Oubliez les abeilles, il y a des rats pollinisateurs

Temps de lecture : 2 min

Une découverte faite en Colombie.

Un coup de pouce bienvenu en ville, où les pollinisateurs classiques font défaut. | Brett Jordan via Unsplash
Un coup de pouce bienvenu en ville, où les pollinisateurs classiques font défaut. | Brett Jordan via Unsplash

Et si les rats n'étaient pas uniquement des fouilleurs de poubelles répugnants? Une nouvelle étude scientifique, publiée dans la revue Ecology, dresse un portrait tout autre de ces rongeurs: celui de pollinisateurs à quatre pattes.

Les membres de l'étude ont focalisé leurs recherches sur la ville de Duitama, en Colombie, où les habitants observaient depuis longtemps le comportement étrange de certains rats bruns. Ces derniers étaient parfois surpris en train de marcher sur des arbres bien connus de la région, les feijoas, dont les fruits au goût proche de la goyave sont particulièrement appréciés.

Ce n'est pourtant pas de ces fruits que se délectent les rats de la ville. En observant de plus près le comportement des rongeurs, les scientifiques ont découvert que les rats se nourrissent en fait des pétales de l'arbre, quand les fleurs sont ouvertes et fertiles, précise le New York Times. Le moment idéal pour se mettre du pollen partout dans les poils.

Pression de la ville

Sans abimer les parties reproductrices des fleurs du feijoa, les rats passent ainsi d'arbre en arbre, participant pleinement à la pollinisation en milieu urbain. Un coup de pouce bienvenu en ville, où les pollinisateurs classiques font défaut.

Habituellement, ce sont principalement les oiseaux qui assuraient ce job, précise le média américain.

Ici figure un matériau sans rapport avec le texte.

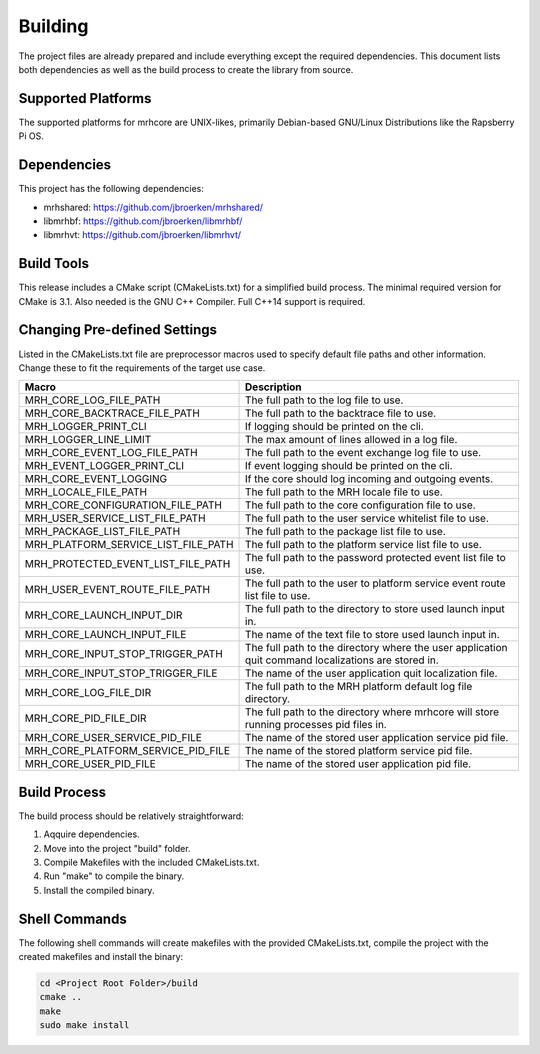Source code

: ********
Building
********
The project files are already prepared and include everything except the 
required dependencies. This document lists both dependencies as well as the 
build process to create the library from source.

Supported Platforms
-------------------
The supported platforms for mrhcore are UNIX-likes, primarily 
Debian-based GNU/Linux Distributions like the Rapsberry Pi OS.

Dependencies
------------
This project has the following dependencies:

* mrhshared: https://github.com/jbroerken/mrhshared/
* libmrhbf: https://github.com/jbroerken/libmrhbf/
* libmrhvt: https://github.com/jbroerken/libmrhvt/

Build Tools
-----------
This release includes a CMake script (CMakeLists.txt) for a simplified build 
process. The minimal required version for CMake is 3.1.
Also needed is the GNU C++ Compiler. Full C++14 support is required.

Changing Pre-defined Settings
-----------------------------
Listed in the CMakeLists.txt file are preprocessor macros used to specify 
default file paths and other information. Change these to fit the requirements 
of the target use case.

.. list-table::
    :header-rows: 1

    * - Macro
      - Description
    * - MRH_CORE_LOG_FILE_PATH
      - The full path to the log file to use.
    * - MRH_CORE_BACKTRACE_FILE_PATH
      - The full path to the backtrace file to use.
    * - MRH_LOGGER_PRINT_CLI
      - If logging should be printed on the cli.
    * - MRH_LOGGER_LINE_LIMIT
      - The max amount of lines allowed in a log file.
    * - MRH_CORE_EVENT_LOG_FILE_PATH
      - The full path to the event exchange log file to 
        use.
    * - MRH_EVENT_LOGGER_PRINT_CLI
      - If event logging should be printed on the cli.
    * - MRH_CORE_EVENT_LOGGING
      - If the core should log incoming and outgoing events.
    * - MRH_LOCALE_FILE_PATH
      - The full path to the MRH locale file to use.
    * - MRH_CORE_CONFIGURATION_FILE_PATH
      - The full path to the core configuration file to use.
    * - MRH_USER_SERVICE_LIST_FILE_PATH
      - The full path to the user service whitelist file to 
        use.
    * - MRH_PACKAGE_LIST_FILE_PATH
      - The full path to the package list file to use.
    * - MRH_PLATFORM_SERVICE_LIST_FILE_PATH
      - The full path to the platform service list file to 
        use.
    * - MRH_PROTECTED_EVENT_LIST_FILE_PATH
      - The full path to the password protected event list file 
        to use.
    * - MRH_USER_EVENT_ROUTE_FILE_PATH
      - The full path to the user to platform service event route 
        list file to use.
    * - MRH_CORE_LAUNCH_INPUT_DIR
      - The full path to the directory to store used launch input 
        in.
    * - MRH_CORE_LAUNCH_INPUT_FILE
      - The name of the text file to store used launch input in.
    * - MRH_CORE_INPUT_STOP_TRIGGER_PATH
      - The full path to the directory where the user application 
        quit command localizations are stored in.
    * - MRH_CORE_INPUT_STOP_TRIGGER_FILE
      - The name of the user application quit localization file.
    * - MRH_CORE_LOG_FILE_DIR
      - The full path to the MRH platform default log file directory.
    * - MRH_CORE_PID_FILE_DIR
      - The full path to the directory where mrhcore will store 
        running processes pid files in.
    * - MRH_CORE_USER_SERVICE_PID_FILE
      - The name of the stored user application service pid file.
    * - MRH_CORE_PLATFORM_SERVICE_PID_FILE
      - The name of the stored platform service pid file.
    * - MRH_CORE_USER_PID_FILE
      - The name of the stored user application pid file.
      

Build Process
-------------
The build process should be relatively straightforward:

1. Aqquire dependencies.
2. Move into the project "build" folder.
3. Compile Makefiles with the included CMakeLists.txt.
4. Run "make" to compile the binary.
5. Install the compiled binary.

Shell Commands
--------------
The following shell commands will create makefiles with the 
provided CMakeLists.txt, compile the project with the created 
makefiles and install the binary:

.. code-block::

    cd <Project Root Folder>/build
    cmake ..
    make
    sudo make install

Mais l'urbanisation croissante n'a fait que réduire leur présence et, aujourd'hui, les rats semblent avoir pris le relais dans une certaine mesure.

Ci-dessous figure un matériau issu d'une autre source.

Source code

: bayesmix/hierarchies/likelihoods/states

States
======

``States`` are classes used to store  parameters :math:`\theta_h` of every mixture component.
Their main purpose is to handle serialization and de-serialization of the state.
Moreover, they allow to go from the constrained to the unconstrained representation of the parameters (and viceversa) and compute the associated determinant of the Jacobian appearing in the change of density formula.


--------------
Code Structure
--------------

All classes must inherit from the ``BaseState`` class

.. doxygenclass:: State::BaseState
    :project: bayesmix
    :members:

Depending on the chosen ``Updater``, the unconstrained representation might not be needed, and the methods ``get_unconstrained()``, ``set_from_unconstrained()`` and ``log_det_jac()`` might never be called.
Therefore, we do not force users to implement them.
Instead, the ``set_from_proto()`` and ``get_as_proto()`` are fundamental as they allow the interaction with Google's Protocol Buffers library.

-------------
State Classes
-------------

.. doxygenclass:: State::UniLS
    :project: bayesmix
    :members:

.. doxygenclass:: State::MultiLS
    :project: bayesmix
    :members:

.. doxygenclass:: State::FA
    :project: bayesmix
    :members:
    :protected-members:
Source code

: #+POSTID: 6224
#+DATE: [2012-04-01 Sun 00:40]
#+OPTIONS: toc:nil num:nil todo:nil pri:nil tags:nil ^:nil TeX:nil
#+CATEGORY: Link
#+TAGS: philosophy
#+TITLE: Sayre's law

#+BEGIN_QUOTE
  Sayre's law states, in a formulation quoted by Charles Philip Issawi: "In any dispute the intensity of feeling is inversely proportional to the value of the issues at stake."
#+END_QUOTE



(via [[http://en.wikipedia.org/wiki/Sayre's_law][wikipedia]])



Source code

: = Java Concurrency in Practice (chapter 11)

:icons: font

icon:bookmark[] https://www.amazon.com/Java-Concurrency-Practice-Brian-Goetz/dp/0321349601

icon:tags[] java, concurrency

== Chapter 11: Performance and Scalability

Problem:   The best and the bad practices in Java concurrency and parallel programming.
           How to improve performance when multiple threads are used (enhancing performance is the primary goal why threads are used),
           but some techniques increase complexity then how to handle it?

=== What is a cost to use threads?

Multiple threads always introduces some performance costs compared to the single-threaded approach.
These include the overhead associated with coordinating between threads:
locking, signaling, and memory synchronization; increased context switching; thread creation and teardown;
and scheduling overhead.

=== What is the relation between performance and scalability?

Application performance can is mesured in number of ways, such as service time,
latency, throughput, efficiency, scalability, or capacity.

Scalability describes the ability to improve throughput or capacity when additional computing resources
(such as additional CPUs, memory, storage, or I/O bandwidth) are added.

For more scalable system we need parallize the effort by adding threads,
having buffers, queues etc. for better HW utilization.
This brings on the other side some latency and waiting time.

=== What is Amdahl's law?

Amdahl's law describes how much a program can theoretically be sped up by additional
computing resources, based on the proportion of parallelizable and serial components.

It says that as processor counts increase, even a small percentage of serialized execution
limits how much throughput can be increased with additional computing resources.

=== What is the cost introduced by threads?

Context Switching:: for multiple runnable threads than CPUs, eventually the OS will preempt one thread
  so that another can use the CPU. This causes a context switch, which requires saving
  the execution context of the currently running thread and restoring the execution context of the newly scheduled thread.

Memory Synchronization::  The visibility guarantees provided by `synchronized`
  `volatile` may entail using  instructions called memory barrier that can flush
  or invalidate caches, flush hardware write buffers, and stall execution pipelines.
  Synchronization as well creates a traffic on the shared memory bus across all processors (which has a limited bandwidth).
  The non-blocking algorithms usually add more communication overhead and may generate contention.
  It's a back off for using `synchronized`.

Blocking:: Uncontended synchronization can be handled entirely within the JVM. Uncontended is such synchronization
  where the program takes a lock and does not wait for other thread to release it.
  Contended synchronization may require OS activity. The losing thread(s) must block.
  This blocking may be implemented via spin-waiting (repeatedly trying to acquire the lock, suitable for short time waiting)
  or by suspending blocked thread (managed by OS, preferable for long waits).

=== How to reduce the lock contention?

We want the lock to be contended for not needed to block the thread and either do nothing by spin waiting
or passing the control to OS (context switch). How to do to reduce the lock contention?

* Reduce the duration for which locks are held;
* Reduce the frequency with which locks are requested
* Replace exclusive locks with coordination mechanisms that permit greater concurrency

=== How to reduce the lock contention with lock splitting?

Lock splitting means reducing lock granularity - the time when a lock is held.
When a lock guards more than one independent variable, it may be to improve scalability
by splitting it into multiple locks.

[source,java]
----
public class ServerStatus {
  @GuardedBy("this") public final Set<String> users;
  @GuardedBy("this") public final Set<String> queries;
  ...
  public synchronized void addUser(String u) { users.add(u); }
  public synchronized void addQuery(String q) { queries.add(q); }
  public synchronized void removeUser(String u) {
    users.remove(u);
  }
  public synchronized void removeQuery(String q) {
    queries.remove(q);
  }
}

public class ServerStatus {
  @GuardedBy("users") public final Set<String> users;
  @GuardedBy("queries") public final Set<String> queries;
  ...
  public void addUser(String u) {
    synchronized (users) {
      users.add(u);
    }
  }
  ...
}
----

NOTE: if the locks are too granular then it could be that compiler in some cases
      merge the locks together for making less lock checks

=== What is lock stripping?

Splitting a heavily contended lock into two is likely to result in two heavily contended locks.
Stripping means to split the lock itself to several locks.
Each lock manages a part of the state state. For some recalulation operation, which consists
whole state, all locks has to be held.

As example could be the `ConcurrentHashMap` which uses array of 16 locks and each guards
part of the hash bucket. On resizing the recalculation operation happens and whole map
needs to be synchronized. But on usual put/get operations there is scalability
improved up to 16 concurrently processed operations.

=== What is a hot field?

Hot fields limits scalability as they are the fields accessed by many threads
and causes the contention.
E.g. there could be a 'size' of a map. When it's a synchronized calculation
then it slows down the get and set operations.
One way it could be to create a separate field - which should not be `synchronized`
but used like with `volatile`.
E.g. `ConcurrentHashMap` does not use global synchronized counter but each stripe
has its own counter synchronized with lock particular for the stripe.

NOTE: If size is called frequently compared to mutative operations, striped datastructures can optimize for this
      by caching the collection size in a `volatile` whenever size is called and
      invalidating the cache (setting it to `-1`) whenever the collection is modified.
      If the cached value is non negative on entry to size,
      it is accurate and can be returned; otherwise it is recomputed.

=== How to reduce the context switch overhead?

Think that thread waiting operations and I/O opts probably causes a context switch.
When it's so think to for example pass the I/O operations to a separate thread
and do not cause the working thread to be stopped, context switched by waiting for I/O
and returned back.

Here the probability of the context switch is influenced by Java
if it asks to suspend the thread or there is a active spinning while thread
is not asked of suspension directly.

Dans la nature, des centaines d'espèces participent à la pollinisation, avec plus ou moins d'efficacité. Si la réputation des abeilles les précède -à juste titre-, on retrouve également parmi les pollinisateurs des chauves-souris ou des opossums. Pour les rats, c'est en revanche une première.

Il y a bien eu le cas l'Elephantulus edwardii, une sorte de rat à trompe, endémique d'Afrique du Sud. Ce dernier, qui joue un rôle dans la pollinisation de certaines plantes grasses du pays, n'appartient pourtant pas au groupe des rongeurs, mais à celui des Macroscélidés.